C’est là que nous avons tout appris pour la première fois. La maison où nous sommes nés est beaucoup plus qu’une simple incarnation d’un gîte mais plutôt une incarnation de rêves et des voix bien-aimées qui sont maintenant éteintes et silencieuses. Nous pouvons dire que chacun de nous a une maison de mémoire qui ressemble à un rêve égaré dans l’ombre de notre passé, et nous pouvons être surpris quand nous revenons à la vieille maison, après une longue errance pendant de longues années. Les plus petits gestes et détails reprennent vie et toutes les images, simples et grandes, révèlent une bonne partie de notre état psychologique.
On a étudié des dessins d’enfants dont le thème est la maison. Ces dessins ont été utilisés comme des méthodes de test qui nous permet de comprendre la manière dont les enfants pensent et leurs types de sentiments. Quand un enfant dessine une maison, on peut observer des détails intéressants et en déduire ses sentiments, et cela peut révéler des problèmes psychologiques dont souffre le petit. Le nombre des fenêtres peut refléter l’invitation des autres à savoir ce qui se passe à l’intérieur. Laisser la porte ouverte indique son accueil aux autres et en parallèle une vie saine de l’enfant.
Anne Balif dit : « Lorsque vous demandez à l’enfant de dessiner sa maison, vous lui demandez de vous révéler le rêve le plus profond de l’abri où il voit son bonheur. Si l’enfant est heureux, il dessinera une maison confortable dans laquelle il y a protection et sécurité.
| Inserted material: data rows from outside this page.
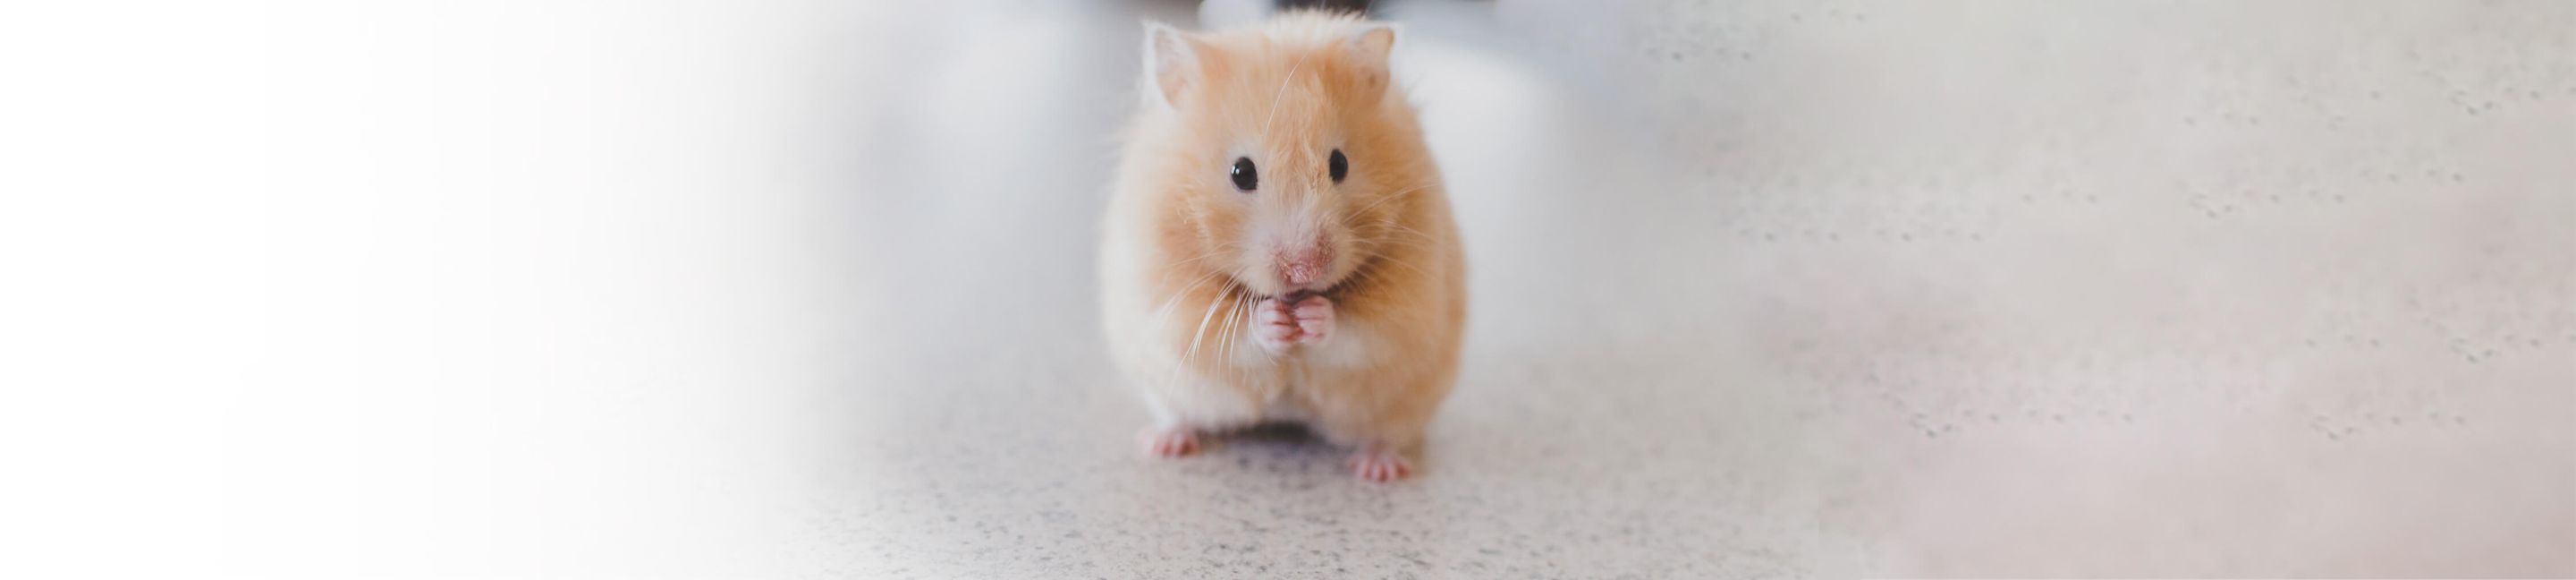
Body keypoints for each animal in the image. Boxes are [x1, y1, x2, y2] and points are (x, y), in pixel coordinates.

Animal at [1097, 13, 1473, 482]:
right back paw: (1163, 443)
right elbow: (1228, 334)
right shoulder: (1169, 300)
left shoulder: (1409, 304)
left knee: (1384, 433)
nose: (1305, 271)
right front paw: (1275, 321)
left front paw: (1313, 316)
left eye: (1339, 164)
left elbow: (1360, 332)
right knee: (1179, 414)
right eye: (1241, 172)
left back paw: (1379, 469)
Une maison construite sur des fondations profondément enracinées. » Et quand l’enfant est misérable, la maison subit les effets de cette misère.
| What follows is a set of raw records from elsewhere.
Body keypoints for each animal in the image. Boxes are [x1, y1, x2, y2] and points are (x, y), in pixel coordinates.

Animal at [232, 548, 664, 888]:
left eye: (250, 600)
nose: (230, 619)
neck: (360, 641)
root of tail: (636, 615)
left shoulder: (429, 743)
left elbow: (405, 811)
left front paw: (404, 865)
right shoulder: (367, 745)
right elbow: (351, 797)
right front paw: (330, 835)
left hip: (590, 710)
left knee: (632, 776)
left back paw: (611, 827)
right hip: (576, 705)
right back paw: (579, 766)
La maison de l’enfance occupe une place précieuse au fond de nous, une aura de bonheur qui peut nous contenir, et le contraire peut aussi être vrai, car il y a des endroits que nous aimons, mais nous en sommes dégoutés lorsqu’ils nous réunissent avec des personnes que nous n’aimons pas, ou lorsque nous y vivons des événements qui nous font souffrir. Des images de souvenirs nous obligent à nous rappeler notre passé lointain car les maisons que nous avons perdues, restent intactes à l’intérieur de nous, et elles nous incitent à les protéger et à les graver dans notre mémoire. Elles reviennent à la vie comme si elles s’attendaient à ce que nous leur donnons ce qui peut combler leur manque de la vie. À chaque fois qu’il pleut, les souvenirs de notre ancienne demeure me reviennent ou plutôt m’envahissent avec ses détails, ses couloirs et son jardin. Et la pluie reste toujours liée au parfum de fleur de citron dans ma mémoire. Quand j’étais enfant, dès qu’il commençait à pleuvoir, je mettais ma robe rouge de pluie et je courais pour descendre les trois marches de l’escalier de la porte arrière de la maison. Je me dirigeais vers les citronniers et les bigaradiers dans notre jardin. Je reste là-bas contemplent les gouttelettes de pluie coulant sur les feuilles vertes et lumineuses. Je n’ai jamais cessé d’observer la pluie avec une joie enfantine qui me revient à chaque fois qu’il pleuvait.